We can read this equation by stating 2 molecules of hydrogen react with 1 molecule of oxygen to make 2 molecules of water. Since the mole is a counting unit, we can also say 2 moles of hydrogen react with 1 mole of oxygen to produce 2 moles of water. If we use the mole unit, it allows us to translate the actual numbers of grams of each. The molar mass of an atom or molecule is the mass, in grams, that it takes to have 6.02x1023 particles of that atom/molecule. Like all lazy chemists, I prefer to simply write 1 and 2 moles. Not 6.02x1023 and 1.204x1024 molecules.
In this case we are given 10.5 of hydrogen and 36.9 grams of oxygen. Convert those bvalues into moles:
H2: (10.5 g)/(2 g/mole) = 5.25 moles
O2: (36.9 g)/(32 g/mole) = 1.153 moles
Note that although we have over 4 times the mass of oxygen than of hydrogen, we only have about 1/5 the number of moles. Granted, the equation says we need 2 hydrogens for every 1 oxygen, but it is still clear that we won't have enough oxygen molecules to react with all the hydrogen molecules.
Oxygen thus becomes the "limiting reagent." The reaction will stop once the O2 molecules are consumed. We need to base our prediction of water on the amount of O2 we are given (1.153 moles).
The equation states we should expect 2 moles of H2O for every 1 mole of O2. If all of the O2 is consumed, we'd get 2*1.153 or 2.31 moles of H2O. Convert to grams (2.31 moles*18 grams/mole) = 41.5 grams of water.
Bob
[Note that we can determine the amount of oxgen remaining.
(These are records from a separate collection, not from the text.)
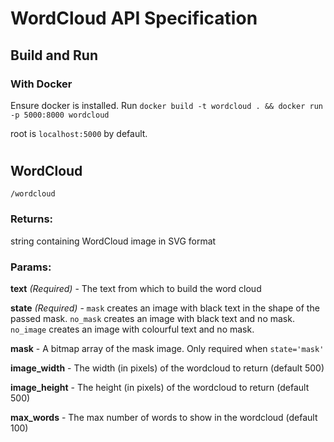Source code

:# WordCloud API Specification

## Build and Run
### With Docker

Ensure docker is installed. Run `docker build -t wordcloud . && docker run -p 5000:8000 wordcloud`

root is `localhost:5000` by default. 

#
## WordCloud
`/wordcloud`

### Returns:
string containing WordCloud image in SVG format

### Params:

**text** _(Required)_ -  The text from which to build the word cloud

**state** _(Required)_ - `mask` creates an image with black text in the shape of the passed mask. `no_mask` creates an image with black text and no mask. `no_image` creates an image with colourful text and no mask.

**mask** - A bitmap array of the mask image. Only required when `state='mask'`

**image_width** - The width (in pixels) of the wordcloud to return (default 500)

**image_height** - The height (in pixels) of the wordcloud to return (default 500)

**max_words** - The max number of words to show in the wordcloud (default 100)
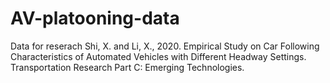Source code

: # AV-platooning-data
Data for reserach Shi, X. and Li, X., 2020. Empirical Study on Car Following Characteristics of Automated Vehicles with Different Headway Settings. Transportation Research Part C: Emerging Technologies.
If all 1.153 moles of the oxygen were consumed, it would require twice that many moles of H2. That is 2.306 moles of hydrogen consumed, leaving 2.94 moles unreacted. That's 5.89 grams of the precious gas. A Waste!
Out of curiosity, the Law of Conservation of Mass tells us we should have the same total mass after the reaction. Let's see if that is true:
Initial (g): H2 O2 Final: H2O Leftover H2
10.5 36.9 41.5 5.89
Totals: Initial: 47.4 grams Final: 47.4 grams
Nice.
Bob